Maryse Wolinski, La Sibylline. Parijs, Editions du Seuil, 2010, 978-2-02-097603-9 (350 p.).
‘La Sibylline’ van Maryse Wolinski
Het leven van Servais’ kleindochter Misia Sert blijft romanschrijvers bekoren. Na David Lamaze en Dominique Laty (zie Nieuwsbrief 12 en 19) baseerde ook Maryse Wolinski zich op Misia.
Misia’s grootouders François Servais en Sophie Feygin, haar moeder Sophie Servais en Halle worden vijf keer meer vermeld dan in Misia’s eigen memoires. Jammer genoeg gaat dat gepaard met flagrante fouten die zelfs in een roman onvergeeflijk zijn, omdat ze in niets ten goede komen aan het verhaal: Servais – plots een violist – zou Misia nog in zijn handen genomen hebben, hoewel hij in werkelijkheid al zes jaar overleden was toen zijn kleindochter geboren werd. Het argument dat het om een roman gaat en niet om een biografie, gaat hier mijns inziens niet op: een romanschrijver die zich baseert op het leven van een bestaand persoon mag die persoon dingen laten doen die hij of zij gedaan zou kunnen hebben, zonder dat we weten of die persoon ze daadwerkelijk gedaan heeft, maar de mogelijkheid moet alleszins bestaan. Dat Misia nog zoveel terugdacht aan haar grootouders, haar moeder en aan Halle is weinig waarschijnlijk, maar in elk geval niet onmogelijk.
Al wie geboeid is door het leven van Misia raad ik aan om eerst haar memoires te lezen ; die zijn al geromantiseerd genoeg. Wachten op de resultaten van het wetenschappelijk onderzoek van David Lamaze kan ook.

* _OPDRACHTEN_:
A: Hoeveel jaar was Servais volgens de boekbespreking al overleden toen zijn kleindochter werd geboren?
B: Schrijf het gedeelte van de boekbespreking over tussen "Al wie geboeid" en "Lamaze kan ook.", beide inbegrepen.
Baseer u uitsluitend op de boekbespreking.

* _GETOONDE GEGEVENS_:
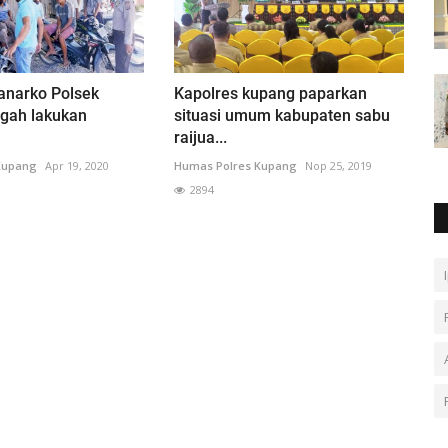
anarko Polsek
Kapolres kupang paparkan
gah lakukan
situasi umum kabupaten sabu
raijua...
Kupang
Apr 19, 2020
Humas Polres Kupang
Nop 25, 2019
2894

* _ANTWOORDEN_:
A: Zes jaar.

B:
Al wie geboeid is door het leven van Misia raad ik aan om eerst haar memoires te lezen ; die zijn al geromantiseerd genoeg. Wachten op de resultaten van het wetenschappelijk onderzoek van David Lamaze kan ook.